Of the four remaining, #22 and #23 get eliminated due to their ratio of encounters to page count. Yeah, there are more encounters than pages, but nor much more...a designer should not need a whole page to detail an encounter, and even though I realize the number given is the average...well, that's still too much extraneous detail/padding for my taste. Tighten it up, folks!
*sigh* I'm sure I'm coming off as entirely unfair and/or "out of touch with the times." Yeah, okay. I'm mean and old (and getting meaner and older). But here's the thing: adventures are meant to be played, not read. Yes, I know some people purchase these things strictly for reading enjoyment. Yes, I'm aware that writers publish material with this very criteria in mind (and that's how they earn their bread). Yes, I realize that a shit-ton of people don't really understand this hobby we're in. I get it. Fine.

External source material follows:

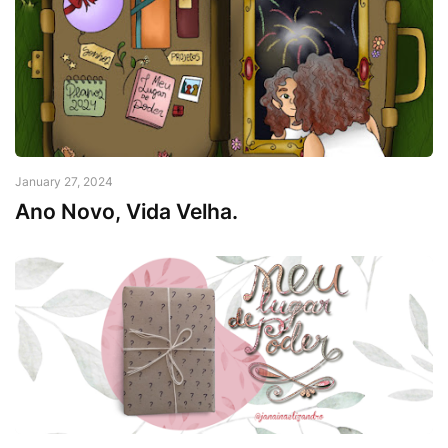
January 27, 2024
Ano Novo, Vida Velha.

Adventures are meant to be played, not read. D&D is meant to be experienced through play...not through reading a book and/or watching other people (i.e. on a streaming series). I get that people derive enjoyment from this type of thing, and that's fine (if, IMO, "weird"). But folks that are doing this are NOT "playing D&D." They are not doing the activity that we call gaming. They are doing AN ACTIVITY, but it is NOT gaming. It is reading. It is watching. It is "fanning." It is consuming.
But it's not playing D&D.
Adventure modules facilitate play of the game. That is: they make it easier. Or, rather, they should make it easier. That was their original purpose. But that's been lost...for the most part. It happens. A lot of things have been lost over the years. Doesn't mean we all need to (or want to) travel back in time to the 1980s.
My parameters are my own. You're welcome to create your own parameters. "32 pages" works for me.